TASK DESCRIPTION: Can you quote the records below in full, word for word?

+++ DATA FOR THE TASK

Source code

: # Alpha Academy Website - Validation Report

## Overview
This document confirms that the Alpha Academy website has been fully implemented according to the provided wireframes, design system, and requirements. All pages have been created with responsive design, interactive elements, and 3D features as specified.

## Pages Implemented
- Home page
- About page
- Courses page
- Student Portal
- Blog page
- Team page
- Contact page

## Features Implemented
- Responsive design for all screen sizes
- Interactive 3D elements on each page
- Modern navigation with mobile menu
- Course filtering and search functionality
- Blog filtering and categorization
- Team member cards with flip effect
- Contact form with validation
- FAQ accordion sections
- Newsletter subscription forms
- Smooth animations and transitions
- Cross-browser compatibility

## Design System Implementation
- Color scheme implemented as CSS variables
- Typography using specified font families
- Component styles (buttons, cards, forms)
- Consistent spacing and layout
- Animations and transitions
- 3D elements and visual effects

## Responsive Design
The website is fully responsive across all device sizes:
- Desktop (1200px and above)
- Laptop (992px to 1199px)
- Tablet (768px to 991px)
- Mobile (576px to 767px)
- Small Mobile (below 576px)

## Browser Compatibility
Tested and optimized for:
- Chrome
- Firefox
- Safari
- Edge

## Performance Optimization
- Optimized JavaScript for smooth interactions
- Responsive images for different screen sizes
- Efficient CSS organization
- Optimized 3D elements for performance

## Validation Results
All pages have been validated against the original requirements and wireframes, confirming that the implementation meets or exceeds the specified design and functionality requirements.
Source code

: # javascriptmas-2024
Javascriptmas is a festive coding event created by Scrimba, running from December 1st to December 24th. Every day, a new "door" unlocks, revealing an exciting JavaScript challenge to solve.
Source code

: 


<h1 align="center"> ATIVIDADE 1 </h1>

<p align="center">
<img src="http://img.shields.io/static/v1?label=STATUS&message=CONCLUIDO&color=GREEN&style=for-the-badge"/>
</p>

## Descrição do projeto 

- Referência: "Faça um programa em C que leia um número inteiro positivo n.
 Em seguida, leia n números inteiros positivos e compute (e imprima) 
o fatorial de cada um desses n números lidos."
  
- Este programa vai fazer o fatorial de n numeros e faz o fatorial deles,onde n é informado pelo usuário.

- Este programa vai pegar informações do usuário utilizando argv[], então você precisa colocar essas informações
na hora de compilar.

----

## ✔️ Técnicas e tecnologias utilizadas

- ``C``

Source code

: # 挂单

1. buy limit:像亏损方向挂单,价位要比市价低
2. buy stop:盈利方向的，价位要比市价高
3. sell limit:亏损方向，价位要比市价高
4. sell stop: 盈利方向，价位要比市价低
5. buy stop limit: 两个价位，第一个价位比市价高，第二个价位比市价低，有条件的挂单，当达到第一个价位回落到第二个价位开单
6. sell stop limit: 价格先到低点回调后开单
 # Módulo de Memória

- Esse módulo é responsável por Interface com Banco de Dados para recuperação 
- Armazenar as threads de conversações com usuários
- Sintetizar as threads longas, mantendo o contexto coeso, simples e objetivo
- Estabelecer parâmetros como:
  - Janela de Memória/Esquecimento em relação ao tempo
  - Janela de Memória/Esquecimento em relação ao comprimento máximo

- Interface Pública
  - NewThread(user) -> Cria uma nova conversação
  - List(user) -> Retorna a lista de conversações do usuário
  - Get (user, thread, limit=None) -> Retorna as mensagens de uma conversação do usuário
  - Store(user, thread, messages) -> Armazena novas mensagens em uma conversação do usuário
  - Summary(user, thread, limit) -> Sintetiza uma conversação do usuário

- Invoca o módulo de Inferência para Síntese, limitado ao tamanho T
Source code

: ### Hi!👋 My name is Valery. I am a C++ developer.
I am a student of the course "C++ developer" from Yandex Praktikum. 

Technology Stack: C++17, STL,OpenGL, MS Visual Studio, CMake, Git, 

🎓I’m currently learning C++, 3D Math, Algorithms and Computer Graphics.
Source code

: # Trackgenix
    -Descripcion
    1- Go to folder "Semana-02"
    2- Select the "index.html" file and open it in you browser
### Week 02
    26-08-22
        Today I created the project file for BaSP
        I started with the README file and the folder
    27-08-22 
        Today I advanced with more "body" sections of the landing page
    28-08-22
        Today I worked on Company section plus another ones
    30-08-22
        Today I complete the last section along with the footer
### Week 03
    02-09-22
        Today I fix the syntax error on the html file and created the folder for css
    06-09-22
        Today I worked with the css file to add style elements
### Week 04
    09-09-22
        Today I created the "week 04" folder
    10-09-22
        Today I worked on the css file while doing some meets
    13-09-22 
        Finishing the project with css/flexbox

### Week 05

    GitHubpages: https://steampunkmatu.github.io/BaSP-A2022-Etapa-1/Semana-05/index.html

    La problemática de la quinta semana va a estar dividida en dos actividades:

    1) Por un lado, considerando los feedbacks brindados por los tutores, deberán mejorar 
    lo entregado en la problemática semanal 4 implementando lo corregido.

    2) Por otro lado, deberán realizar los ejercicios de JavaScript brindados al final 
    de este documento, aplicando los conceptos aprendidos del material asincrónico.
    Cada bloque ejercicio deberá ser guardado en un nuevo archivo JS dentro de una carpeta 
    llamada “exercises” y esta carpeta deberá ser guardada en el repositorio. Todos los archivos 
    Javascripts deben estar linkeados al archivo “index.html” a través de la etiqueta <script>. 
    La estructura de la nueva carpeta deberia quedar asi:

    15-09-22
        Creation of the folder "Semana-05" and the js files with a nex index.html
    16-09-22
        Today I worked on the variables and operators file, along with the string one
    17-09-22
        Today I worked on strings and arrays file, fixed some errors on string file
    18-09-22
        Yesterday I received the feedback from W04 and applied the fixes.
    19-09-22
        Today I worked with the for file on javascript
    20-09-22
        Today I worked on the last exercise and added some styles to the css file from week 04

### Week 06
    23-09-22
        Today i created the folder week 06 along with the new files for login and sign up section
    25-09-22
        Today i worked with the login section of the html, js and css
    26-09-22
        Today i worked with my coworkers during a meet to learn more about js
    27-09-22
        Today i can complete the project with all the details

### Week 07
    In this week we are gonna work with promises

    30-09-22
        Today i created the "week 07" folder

++++++

TASK OUTPUT:
Source code

: # Alpha Academy Website - Validation Report

## Overview
This document confirms that the Alpha Academy website has been fully implemented according to the provided wireframes, design system, and requirements. All pages have been created with responsive design, interactive elements, and 3D features as specified.

## Pages Implemented
- Home page
- About page
- Courses page
- Student Portal
- Blog page
- Team page
- Contact page

## Features Implemented
- Responsive design for all screen sizes
- Interactive 3D elements on each page
- Modern navigation with mobile menu
- Course filtering and search functionality
- Blog filtering and categorization
- Team member cards with flip effect
- Contact form with validation
- FAQ accordion sections
- Newsletter subscription forms
- Smooth animations and transitions
- Cross-browser compatibility

## Design System Implementation
- Color scheme implemented as CSS variables
- Typography using specified font families
- Component styles (buttons, cards, forms)
- Consistent spacing and layout
- Animations and transitions
- 3D elements and visual effects

## Responsive Design
The website is fully responsive across all device sizes:
- Desktop (1200px and above)
- Laptop (992px to 1199px)
- Tablet (768px to 991px)
- Mobile (576px to 767px)
- Small Mobile (below 576px)

## Browser Compatibility
Tested and optimized for:
- Chrome
- Firefox
- Safari
- Edge

## Performance Optimization
- Optimized JavaScript for smooth interactions
- Responsive images for different screen sizes
- Efficient CSS organization
- Optimized 3D elements for performance

## Validation Results
All pages have been validated against the original requirements and wireframes, confirming that the implementation meets or exceeds the specified design and functionality requirements.
Source code

: # javascriptmas-2024
Javascriptmas is a festive coding event created by Scrimba, running from December 1st to December 24th. Every day, a new "door" unlocks, revealing an exciting JavaScript challenge to solve.
Source code

: 


<h1 align="center"> ATIVIDADE 1 </h1>

<p align="center">
<img src="http://img.shields.io/static/v1?label=STATUS&message=CONCLUIDO&color=GREEN&style=for-the-badge"/>
</p>

## Descrição do projeto 

- Referência: "Faça um programa em C que leia um número inteiro positivo n.
 Em seguida, leia n números inteiros positivos e compute (e imprima) 
o fatorial de cada um desses n números lidos."
  
- Este programa vai fazer o fatorial de n numeros e faz o fatorial deles,onde n é informado pelo usuário.

- Este programa vai pegar informações do usuário utilizando argv[], então você precisa colocar essas informações
na hora de compilar.

----

## ✔️ Técnicas e tecnologias utilizadas

- ``C``

Source code

: # 挂单

1. buy limit:像亏损方向挂单,价位要比市价低
2. buy stop:盈利方向的，价位要比市价高
3. sell limit:亏损方向，价位要比市价高
4. sell stop: 盈利方向，价位要比市价低
5. buy stop limit: 两个价位，第一个价位比市价高，第二个价位比市价低，有条件的挂单，当达到第一个价位回落到第二个价位开单
6. sell stop limit: 价格先到低点回调后开单
 # Módulo de Memória

- Esse módulo é responsável por Interface com Banco de Dados para recuperação 
- Armazenar as threads de conversações com usuários
- Sintetizar as threads longas, mantendo o contexto coeso, simples e objetivo
- Estabelecer parâmetros como:
  - Janela de Memória/Esquecimento em relação ao tempo
  - Janela de Memória/Esquecimento em relação ao comprimento máximo

- Interface Pública
  - NewThread(user) -> Cria uma nova conversação
  - List(user) -> Retorna a lista de conversações do usuário
  - Get (user, thread, limit=None) -> Retorna as mensagens de uma conversação do usuário
  - Store(user, thread, messages) -> Armazena novas mensagens em uma conversação do usuário
  - Summary(user, thread, limit) -> Sintetiza uma conversação do usuário

- Invoca o módulo de Inferência para Síntese, limitado ao tamanho T
Source code

: ### Hi!👋 My name is Valery. I am a C++ developer.
I am a student of the course "C++ developer" from Yandex Praktikum. 

Technology Stack: C++17, STL,OpenGL, MS Visual Studio, CMake, Git, 

🎓I’m currently learning C++, 3D Math, Algorithms and Computer Graphics.
Source code

: # Trackgenix
    -Descripcion
    1- Go to folder "Semana-02"
    2- Select the "index.html" file and open it in you browser
### Week 02
    26-08-22
        Today I created the project file for BaSP
        I started with the README file and the folder
    27-08-22 
        Today I advanced with more "body" sections of the landing page
    28-08-22
        Today I worked on Company section plus another ones
    30-08-22
        Today I complete the last section along with the footer
### Week 03
    02-09-22
        Today I fix the syntax error on the html file and created the folder for css
    06-09-22
        Today I worked with the css file to add style elements
### Week 04
    09-09-22
        Today I created the "week 04" folder
    10-09-22
        Today I worked on the css file while doing some meets
    13-09-22 
        Finishing the project with css/flexbox

### Week 05

    GitHubpages: https://steampunkmatu.github.io/BaSP-A2022-Etapa-1/Semana-05/index.html

    La problemática de la quinta semana va a estar dividida en dos actividades:

    1) Por un lado, considerando los feedbacks brindados por los tutores, deberán mejorar 
    lo entregado en la problemática semanal 4 implementando lo corregido.

    2) Por otro lado, deberán realizar los ejercicios de JavaScript brindados al final 
    de este documento, aplicando los conceptos aprendidos del material asincrónico.
    Cada bloque ejercicio deberá ser guardado en un nuevo archivo JS dentro de una carpeta 
    llamada “exercises” y esta carpeta deberá ser guardada en el repositorio. Todos los archivos 
    Javascripts deben estar linkeados al archivo “index.html” a través de la etiqueta <script>. 
    La estructura de la nueva carpeta deberia quedar asi:

    15-09-22
        Creation of the folder "Semana-05" and the js files with a nex index.html
    16-09-22
        Today I worked on the variables and operators file, along with the string one
    17-09-22
        Today I worked on strings and arrays file, fixed some errors on string file
    18-09-22
        Yesterday I received the feedback from W04 and applied the fixes.
    19-09-22
        Today I worked with the for file on javascript
    20-09-22
        Today I worked on the last exercise and added some styles to the css file from week 04

### Week 06
    23-09-22
        Today i created the folder week 06 along with the new files for login and sign up section
    25-09-22
        Today i worked with the login section of the html, js and css
    26-09-22
        Today i worked with my coworkers during a meet to learn more about js
    27-09-22
        Today i can complete the project with all the details

### Week 07
    In this week we are gonna work with promises

    30-09-22
        Today i created the "week 07" folder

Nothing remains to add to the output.